By Ehud Would
So someone has dredged Gary North’s broken hayfork out of the stablemire in hopes of selling it to random passersby. And clutching the fractured instrument in soiled hands, brother J.B. Aitken leans into his ballyhoo, assuring us “Baptised Patriarchalism” is a service ready refutation of Rushdoony’s Familism.
Well, now.
For the sake of economy, I’ll only address Mr. Aitken’s points rather than the whole scope of North’s book.

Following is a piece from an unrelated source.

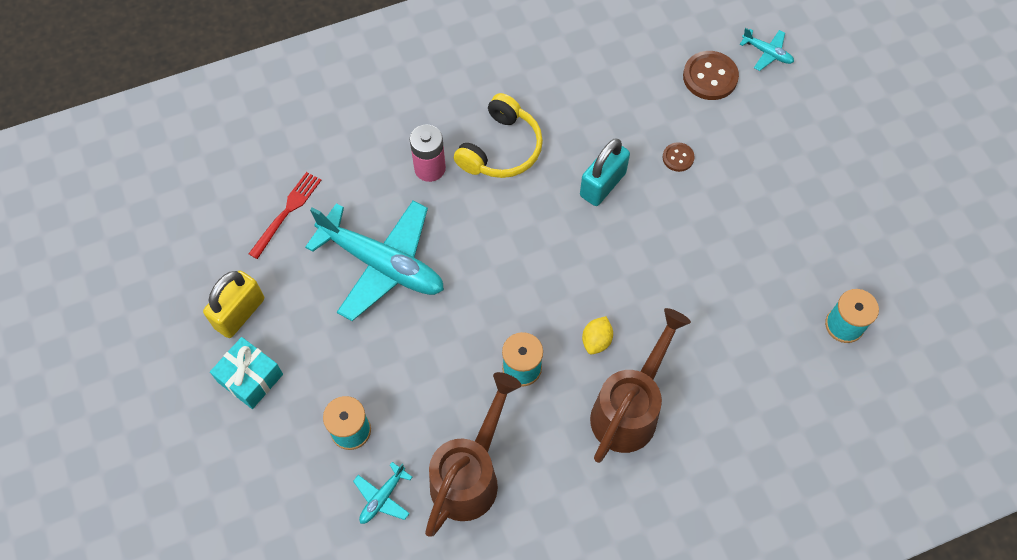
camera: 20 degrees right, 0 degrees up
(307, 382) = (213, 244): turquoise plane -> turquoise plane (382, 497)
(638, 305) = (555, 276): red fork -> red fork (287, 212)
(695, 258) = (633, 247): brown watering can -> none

Firstly, there’s the matter of the title. Baptised Patriarchalism suggests that Patriarchy — father rule — is innately malevolent somehow and that any validity or solemnity imputed to it in Christian thought is merely pretext to arbitrary tyranny. Impugning Patriarchy in this way can only make sense inside the assumption that male headship is categorically illicit. But such an assumption is at loggerheads with Federal Theology, the Fatherhood of God (which is to say, Trinitarianism), and the whole of special revelation. Because God’s Word was spoken chiefly to, and entirely through, male figureheads — fathers over family, church, and state. Christ’s election of only men to the office of apostle is not inscrutable. For it accords with the pastoral epistles which specify eldership as appropriate to fathers alone, and only those who rule their houses well.